Asking for Help: Antidepressants
December 3, 2018
Behind AHS’s pretty red and white colors lies a student body suffering from an often-hidden problem: depression.
Many have hesitations around antidepressants. Reasons for reluctance can be the monetary cost or the idea that the antidepressant could become a “crutch,” create “fake happiness,” or become addictive. Antidepressants are not addictive in the ways alcohol and opioids are.
It is also a common belief that medication is unnecessary. Conditional factors associated with depression include home life, stress and drug use. In addition, the tech age and the related phenomena of information overload, life moving fast, screen addiction and demand for high performance are hypothesized to contribute to depression. “Some parents feel that teens need to ‘deal with it,’” expresses local psychotherapist Fern Snogren, LCSW, MA, CHT. She feels that society needs to change, giving youth less to “deal with.” Contrary to many parents’ beliefs, teens need to be given the benefit of the doubt when experiencing depressive symptoms and parents need to keep an eye on their teenagers’ mental health, Snogren believes.
An interview with an AHS student about depression revealed that the student’s parents initially wanted them to continue talk therapy, which they had done since the age of four. This talk therapy, however, yielded little improvement with their mental health. Snogren says that it takes a unique skillset to be a talk therapist for teenagers. As a result, youth feel that it is ineffective.
The student said that getting their parents’ permission to start antidepressants was a major hurdle. It wasn’t until they ended up in the hospital that their parents finally understood “the gravity of what I was trying to tell them.”

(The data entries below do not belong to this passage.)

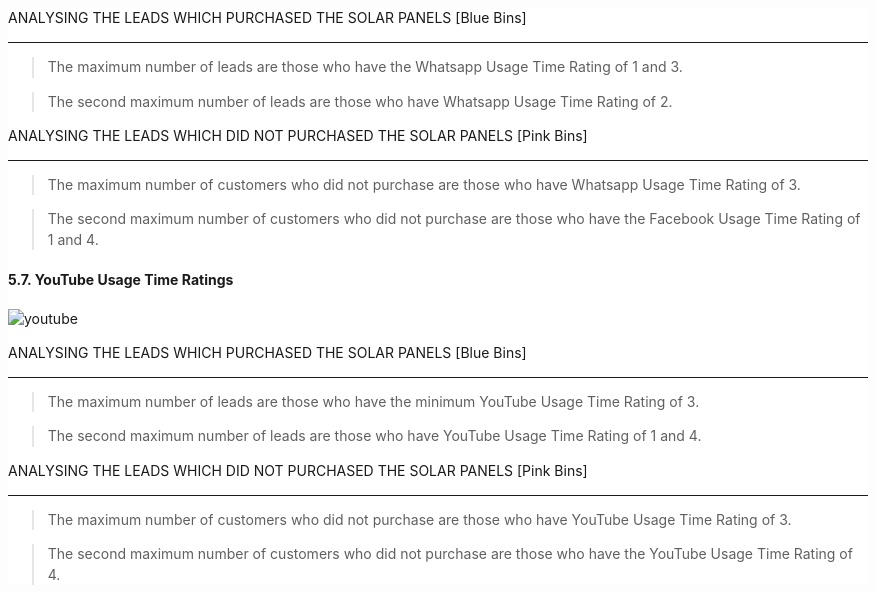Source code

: ANALYSING THE LEADS WHICH PURCHASED THE SOLAR PANELS [Blue Bins]

___

> The maximum number of leads are those who have the Whatsapp Usage Time Rating of 1 and 3.

> The second maximum number of leads are those who have Whatsapp Usage Time Rating of 2.



ANALYSING THE LEADS WHICH DID NOT PURCHASED THE SOLAR PANELS [Pink Bins]

___

> The maximum number of customers who did not purchase are those who have Whatsapp Usage Time Rating of 3.

> The second maximum number of customers who did not purchase are those who have the Facebook Usage Time Rating of 1 and 4.

















#### 5.7. YouTube Usage Time Ratings

![youtube](youtube.png)

ANALYSING THE LEADS WHICH PURCHASED THE SOLAR PANELS [Blue Bins]

___

> The maximum number of leads are those who have the minimum YouTube Usage Time Rating of 3.

> The second maximum number of leads are those who have YouTube Usage Time Rating of 1 and 4.



ANALYSING THE LEADS WHICH DID NOT PURCHASED THE SOLAR PANELS [Pink Bins]

___

> The maximum number of customers who did not purchase are those who have YouTube Usage Time Rating of 3.

> The second maximum number of customers who did not purchase are those who have the YouTube Usage Time Rating of 4.











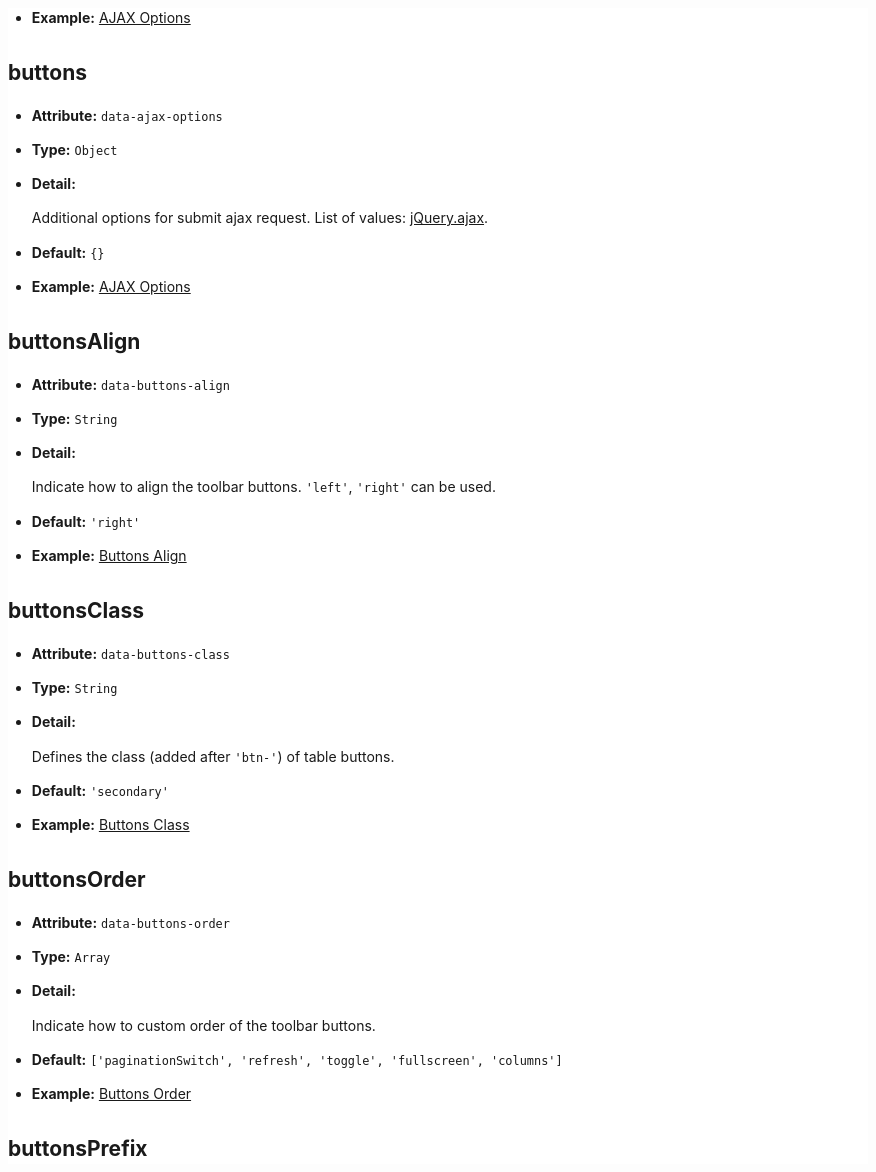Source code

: - **Example:** [AJAX Options](https://examples.bootstrap-table.com/#options/ajax-options.html)

## buttons

- **Attribute:** `data-ajax-options`

- **Type:** `Object`

- **Detail:**

  Additional options for submit ajax request. List of values: [jQuery.ajax](http://api.jquery.com/jQuery.ajax).

- **Default:** `{}`

- **Example:** [AJAX Options](https://examples.bootstrap-table.com/#options/ajax-options.html)

## buttonsAlign

- **Attribute:** `data-buttons-align`

- **Type:** `String`

- **Detail:**

  Indicate how to align the toolbar buttons. `'left'`, `'right'` can be used.

- **Default:** `'right'`

- **Example:** [Buttons Align](https://examples.bootstrap-table.com/#options/buttons-align.html)

## buttonsClass

- **Attribute:** `data-buttons-class`

- **Type:** `String`

- **Detail:**

  Defines the class (added after `'btn-'`) of table buttons.

- **Default:** `'secondary'`

- **Example:** [Buttons Class](https://examples.bootstrap-table.com/#options/buttons-class.html)

## buttonsOrder

- **Attribute:** `data-buttons-order`

- **Type:** `Array`

- **Detail:**

  Indicate how to custom order of the toolbar buttons.

- **Default:** `['paginationSwitch', 'refresh', 'toggle', 'fullscreen', 'columns']`

- **Example:** [Buttons Order](https://examples.bootstrap-table.com/#options/buttons-order.html)

## buttonsPrefix
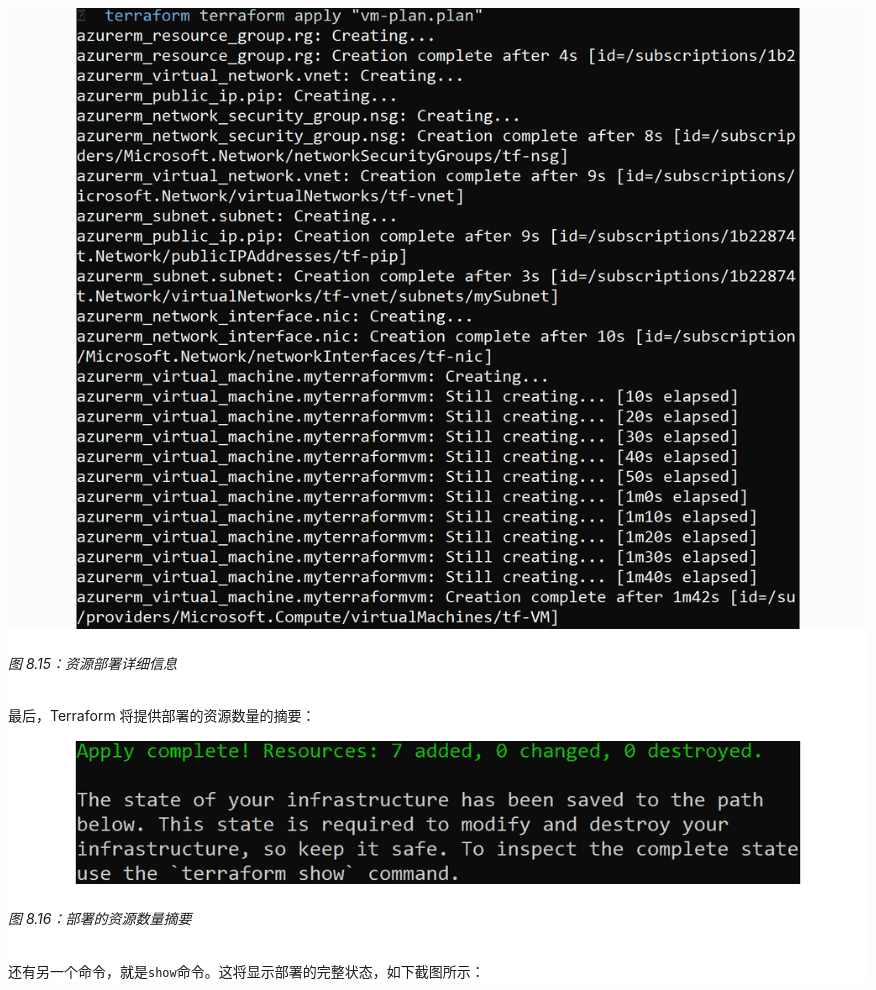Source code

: ![部署资源的详细信息](img/B15455_08_15.jpg)

###### 图 8.15：资源部署详细信息

最后，Terraform 将提供部署的资源数量的摘要：

![部署资源的摘要](img/B15455_08_16.jpg)

###### 图 8.16：部署的资源数量摘要

还有另一个命令，就是`show`命令。这将显示部署的完整状态，如下截图所示：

The student attempted suicide multiple times before getting help. Let that sink in.
The first two attempts were out of an insatiable “need to get out of all the things [they were] experiencing.” After a while the student began to feel better, but despite feeling less urgency to end their life, they knew they still needed their struggle with depression to be attended to. “I figured [that] maybe if you let yourself fall even farther, someone will notice,” they said.
“If someone breaks their leg,” the student comments, “you give them a crutch. You know the saying, they’re just looking for attention? Yes. They are looking for attention. They are struggling.” That phrase must be destigmatized, the student urged, because people seek attention for a reason.
“No teen, when all other things have been tried, should remain depressed,” Snogren says. Inaction can cause the brain to be accustomed to depression, becoming their “natural and only response to life.” Adolescence is an important time in brain development and the goal is for that brain to stop being depressed. “This [depression] is a danger just as grave as the possible dangers of antidepressants,” Snogren states.